───── Listed entries ─────
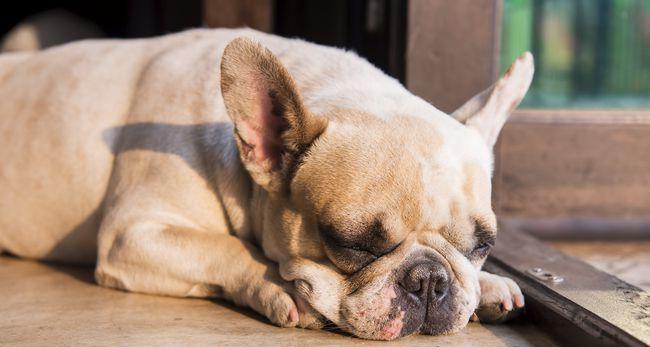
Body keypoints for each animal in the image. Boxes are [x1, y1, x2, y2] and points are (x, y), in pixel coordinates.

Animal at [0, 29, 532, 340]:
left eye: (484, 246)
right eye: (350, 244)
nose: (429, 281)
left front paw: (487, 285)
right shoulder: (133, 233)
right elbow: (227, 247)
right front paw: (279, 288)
─────
───── Listed entries ─────
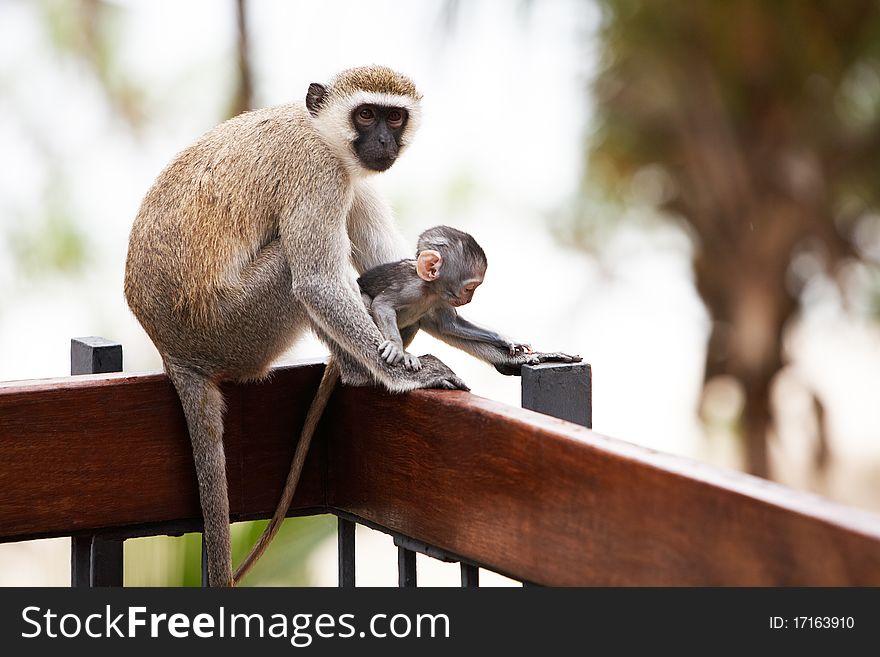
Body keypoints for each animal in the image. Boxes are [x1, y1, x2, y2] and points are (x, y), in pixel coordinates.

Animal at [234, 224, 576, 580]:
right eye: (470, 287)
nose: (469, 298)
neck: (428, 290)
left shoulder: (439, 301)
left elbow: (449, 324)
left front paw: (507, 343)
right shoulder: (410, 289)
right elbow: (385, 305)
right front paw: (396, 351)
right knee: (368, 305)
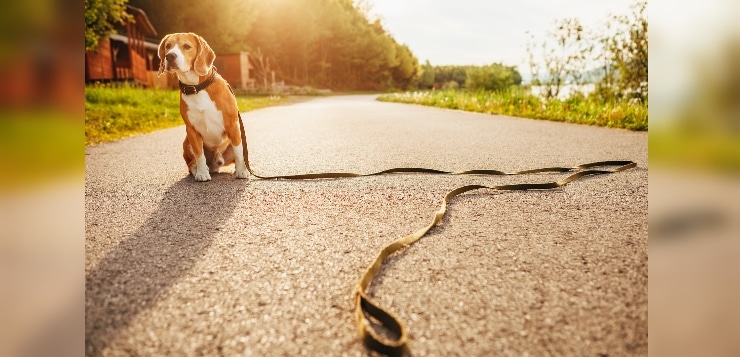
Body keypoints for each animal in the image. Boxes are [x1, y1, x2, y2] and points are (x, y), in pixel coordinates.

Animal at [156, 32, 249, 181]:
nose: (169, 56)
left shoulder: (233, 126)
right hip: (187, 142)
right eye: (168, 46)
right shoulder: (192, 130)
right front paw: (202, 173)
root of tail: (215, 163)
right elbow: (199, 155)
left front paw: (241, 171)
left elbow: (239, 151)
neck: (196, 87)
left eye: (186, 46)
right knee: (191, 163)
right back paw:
─────
## What to work on
Show me every line of the entries above that holds "left".

## Exercise result
left eye: (484, 246)
left front paw: (487, 285)
left shoulder: (439, 301)
left elbow: (449, 324)
left front paw: (507, 343)
left shoulder: (233, 126)
left front paw: (241, 171)
left elbow: (239, 151)
left eye: (186, 46)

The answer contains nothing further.